The problem: Copy the forum thread from "pip install llama-cpp-python" to "on your pc.", swapping "pc" for "computer".

Given text:
=-=-=-=-=
Hi @kot197, As i can see you are using cuda 12.2 use the following command,

pip install llama-cpp-python \
  --extra-index-url https://abetlen.github.io/llama-cpp-python/whl/cu121

This will install a pre-built version on your pc.

kot197 commented 1 month ago

Hi @gformcreation ,

Installation still stuck on infinite loop, the error keeps printing this:

(base) C:\Users\J\AppData\Local\Temp\tmp7ppzklvp\build\vendor\llama.cpp\ggml\src>"C:\Program Files\NVIDIA GPU Computing Toolkit\CUDA\v12.4\bin\nvcc.exe"  --use-local-env -ccbin "C:\Program Files\Microsoft Visual Studio\2022\Community\VC\Tools\MSVC\14.40.33807\bin\HostX64\x64" -x cu   -I"C:\Users\J\AppData\Local\Temp\pip-install-53hjbtws\llama-cpp-python_0984bb5db8f142cd8aa50adfdd94ba58\vendor\llama.cpp\ggml\src\..\include" -I"C:\Users\J\AppData\Local\Temp\pip-install-53hjbtws\llama-cpp-python_0984bb5db8f142cd8aa50adfdd94ba58\vendor\llama.cpp\ggml\src\." -I"C:\Program Files\NVIDIA GPU Computing Toolkit\CUDA\v12.4\include" -I"C:\Program Files\NVIDIA GPU Computing Toolkit\CUDA\v12.4\include"     --keep-dir ggml\x64\Release -use_fast_math -maxrregcount=0   --machine 64 --compile -cudart static --generate-code=arch=compute_52,code=[compute_52,sm_52] --generate-code=arch=compute_61,code=[compute_61,sm_61] --generate-code=arch=compute_70,code=[compute_70,sm_70] --generate-code=arch=compute_75,code=[compute_75,sm_75] -Xcompiler="/EHsc -Ob2 /arch:AVX2"   -D_WINDOWS -DNDEBUG -DGGML_USE_CUDA -DGGML_SHARED -DGGML_BUILD -D_CRT_SECURE_NO_WARNINGS -DGGML_SCHED_MAX_COPIES=4 -DGGML_USE_OPENMP -DGGML_USE_LLAMAFILE -DGGML_CUDA_DMMV_X=32 -DGGML_CUDA_MMV_Y=1 -DK_QUANTS_PER_ITERATION=2 -DGGML_CUDA_PEER_MAX_BATCH_SIZE=128 -DGGML_CUDA_USE_GRAPHS -D_XOPEN_SOURCE=600 -D"CMAKE_INTDIR=\"Release\"" -Dggml_EXPORTS -D_WINDLL -D_MBCS -DWIN32 -D_WINDOWS -DNDEBUG -DGGML_USE_CUDA -DGGML_SHARED -DGGML_BUILD -D_CRT_SECURE_NO_WARNINGS -DGGML_SCHED_MAX_COPIES=4 -DGGML_USE_OPENMP -DGGML_USE_LLAMAFILE -DGGML_CUDA_DMMV_X=32 -DGGML_CUDA_MMV_Y=1 -DK_QUANTS_PER_ITERATION=2 -DGGML_CUDA_PEER_MAX_BATCH_SIZE=128 -DGGML_CUDA_USE_GRAPHS -D_XOPEN_SOURCE=600 -D"CMAKE_INTDIR=\"Release\"" -Dggml_EXPORTS -Xcompiler "/EHsc /W1 /nologo /O2 /FS   /MD " -Xcompiler "/Fdggml.dir\Release\vc143.pdb" -o ggml.dir\Release\fattn-wmma-f16-instance-kqfloat-cpb32.obj "C:\Users\J\AppData\Local\Temp\pip-install-53hjbtws\llama-cpp-python_0984bb5db8f142cd8aa50adfdd94ba58\vendor\llama.cpp\ggml\src\ggml-cuda\template-instances\fattn-wmma-f16-instance-kqfloat-cpb32.cu"
=-=-=-=-=
Records provided:

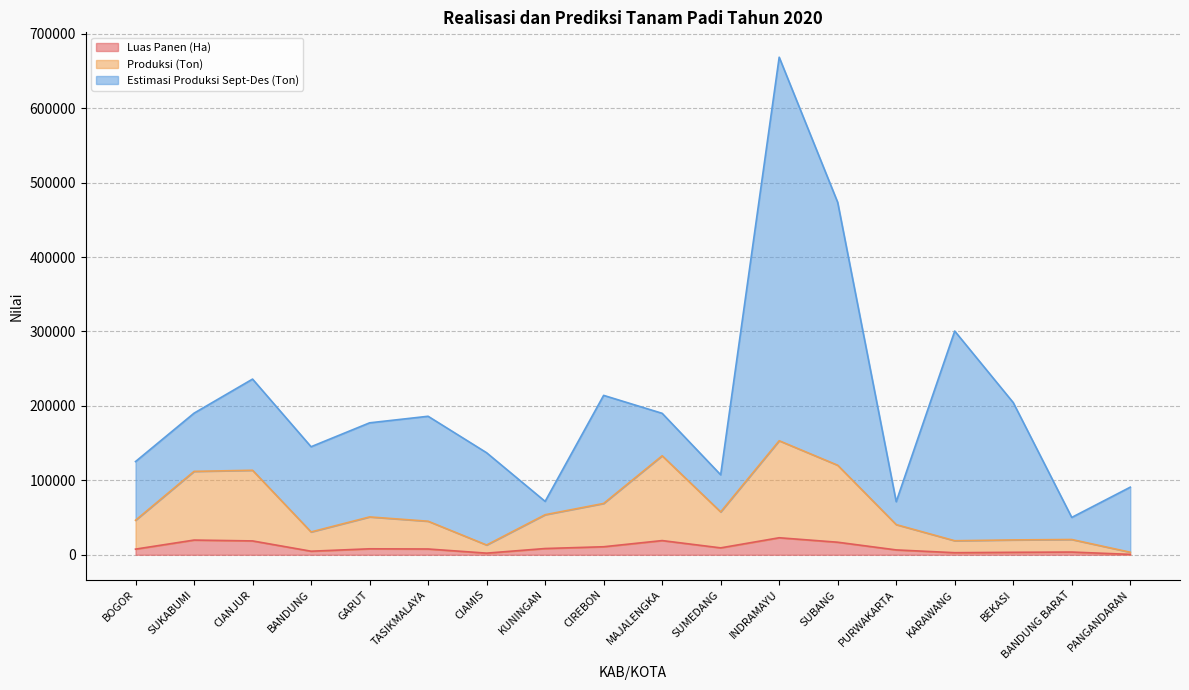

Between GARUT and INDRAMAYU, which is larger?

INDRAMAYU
=-=-=-=-=
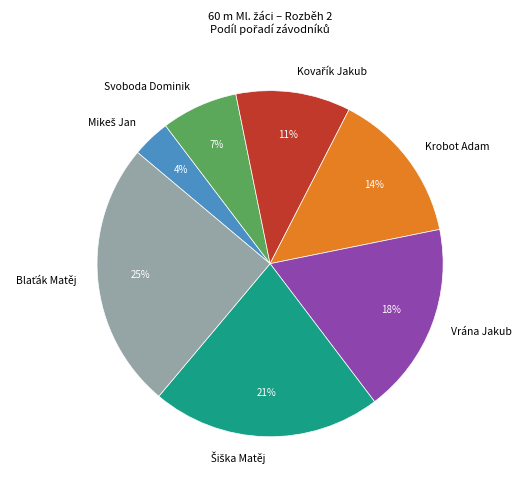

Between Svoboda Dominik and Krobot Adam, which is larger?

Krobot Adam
=-=-=-=-=
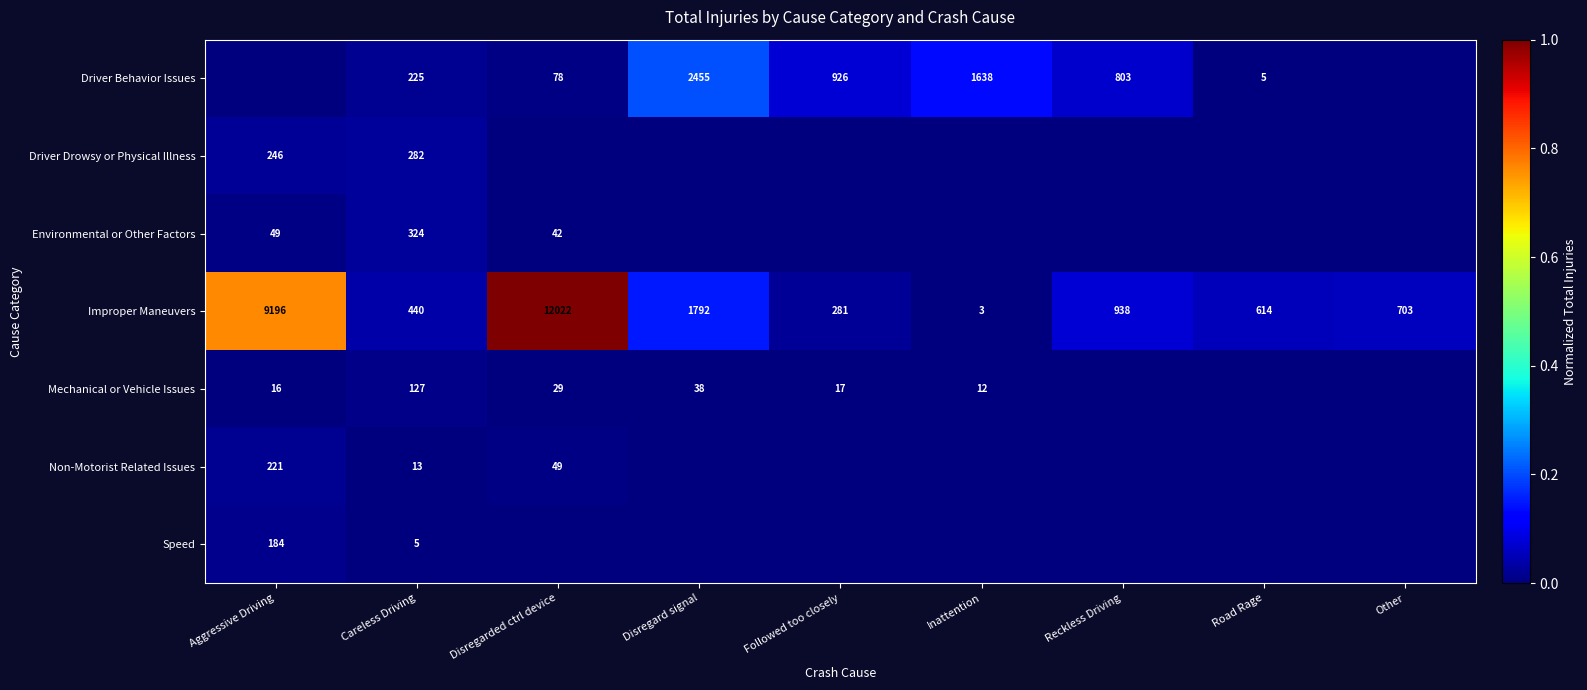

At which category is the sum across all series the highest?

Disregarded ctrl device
=-=-=-=-=
Worked solution:
pip install llama-cpp-python \
  --extra-index-url https://abetlen.github.io/llama-cpp-python/whl/cu121

This will install a pre-built version on your computer.